Environmental conditions also play a part in truck corrosion. Items such as sea air, industrial pollution, pesticides, weed abatement and dust control chemicals, and high humidity can also accelerate the corrosion process on your truck(s).
This post will discuss the prevention and treatment of corrosion on trucks.
When it comes to truck ownership, the number one way to treat rust on trucks is to prevent it. For the most part, truck corrosion is preventable. Frequent washings can keep the truck body and the underside clean of salts, grime and dirt that directly leads to rust.

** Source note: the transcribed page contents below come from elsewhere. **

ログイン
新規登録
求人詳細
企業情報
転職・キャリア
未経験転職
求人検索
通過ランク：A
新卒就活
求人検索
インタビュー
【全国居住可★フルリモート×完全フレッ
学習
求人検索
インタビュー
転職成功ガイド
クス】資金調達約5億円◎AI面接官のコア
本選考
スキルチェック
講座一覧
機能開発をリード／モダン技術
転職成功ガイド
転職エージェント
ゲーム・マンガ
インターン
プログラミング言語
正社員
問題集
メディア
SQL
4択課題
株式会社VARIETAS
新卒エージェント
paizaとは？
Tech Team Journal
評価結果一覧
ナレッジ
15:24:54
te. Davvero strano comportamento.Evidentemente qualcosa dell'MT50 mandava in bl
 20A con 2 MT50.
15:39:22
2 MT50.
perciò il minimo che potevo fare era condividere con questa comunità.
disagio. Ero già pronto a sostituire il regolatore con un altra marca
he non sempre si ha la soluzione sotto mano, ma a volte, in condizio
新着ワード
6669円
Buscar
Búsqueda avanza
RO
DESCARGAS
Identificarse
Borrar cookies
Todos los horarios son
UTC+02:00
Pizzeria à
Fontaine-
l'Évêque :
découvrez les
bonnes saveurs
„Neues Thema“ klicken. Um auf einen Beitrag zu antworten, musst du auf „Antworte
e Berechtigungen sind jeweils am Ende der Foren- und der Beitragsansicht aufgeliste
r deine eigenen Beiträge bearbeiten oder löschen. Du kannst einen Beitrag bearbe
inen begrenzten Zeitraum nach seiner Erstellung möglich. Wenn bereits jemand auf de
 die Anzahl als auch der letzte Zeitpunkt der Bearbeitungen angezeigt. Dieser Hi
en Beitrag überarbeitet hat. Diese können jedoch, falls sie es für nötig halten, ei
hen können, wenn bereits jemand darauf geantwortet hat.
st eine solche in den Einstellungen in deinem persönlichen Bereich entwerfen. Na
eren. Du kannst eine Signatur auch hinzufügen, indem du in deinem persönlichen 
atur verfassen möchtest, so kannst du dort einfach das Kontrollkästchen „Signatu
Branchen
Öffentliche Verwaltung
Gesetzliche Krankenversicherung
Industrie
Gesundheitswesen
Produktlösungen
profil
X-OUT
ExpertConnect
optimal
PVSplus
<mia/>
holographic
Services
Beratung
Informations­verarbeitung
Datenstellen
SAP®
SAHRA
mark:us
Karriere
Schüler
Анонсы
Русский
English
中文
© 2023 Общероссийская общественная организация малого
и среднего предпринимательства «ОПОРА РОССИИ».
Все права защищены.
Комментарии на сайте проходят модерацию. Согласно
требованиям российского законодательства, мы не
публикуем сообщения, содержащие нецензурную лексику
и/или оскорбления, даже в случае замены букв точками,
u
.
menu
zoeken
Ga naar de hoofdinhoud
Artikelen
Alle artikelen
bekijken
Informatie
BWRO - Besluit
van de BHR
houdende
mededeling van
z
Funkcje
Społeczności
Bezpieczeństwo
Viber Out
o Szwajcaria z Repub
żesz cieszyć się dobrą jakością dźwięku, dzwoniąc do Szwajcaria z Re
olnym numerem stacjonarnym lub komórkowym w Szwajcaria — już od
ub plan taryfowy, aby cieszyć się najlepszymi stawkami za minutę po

One often overlooked part of rust prevention is to make sure the drain holes in rocker panels and door bottoms are clear of dirt and debris so that rainwater or high puddles through which you drove can drain properly from your truck.
Whether you drive a pickup or a rig, a wax application is a good way to keep rust under control, especially in winter. So, when you are finished washing your vehicle in the winter, apply a coat of quality wax to protect surface rust from taking root.
Surface rust occurs when paint breaks down because of mechanical or UV damage. Sadly, every vehicle on the road has flaws in paint jobs.
Surface rust will not harm your truck(s) in any way. However, depending on your truck's metal thickness and the composition of the alloys used in making it, it can cause problems later on — passivation of rust levels is a bad idea. Fix minor surface rust problems before they become major problems.
If you find a bubble in your truck's paint job, it comes from surface rust that you didn't notice or failed to correct properly. To understand the phenomena of rusting, you need to know rust molecules are larger than iron or steel molecules. This causes rust to self-propagate by expanding and flaking off. This process leaves metal exposed, and the corrosion begins again.
Once the rust finds its way to the surface, it makes for a pitted and rough surface known as scale. The repairing of scale is more difficult than fixing the surface rust and sometimes it is just easier to replace a panel on a van or truck cab.
Left unchecked, scale leads to penetration. This is bad — very bad. There are two ways to fix this problem and both are not easy.
- Option 1: Replace a panel on your truck cab; for pickups and vans the same advice holds.
- Option 2: Cut out the bad parts of the truck cab and weld patch panels where you cut out pieces.
Whichever method you decide on, it will take time and money to properly repair your vehicle to make it roadworthy again.
1. Rust, if left to its own, will ravage your cab or truck and cause expensive and time wasting repairs.
2. Rust is preventable.
3. Treat minor paint defects promptly to prevent further rust damage.
4. Rust is a reaction of metal to moisture, dirt and road grime.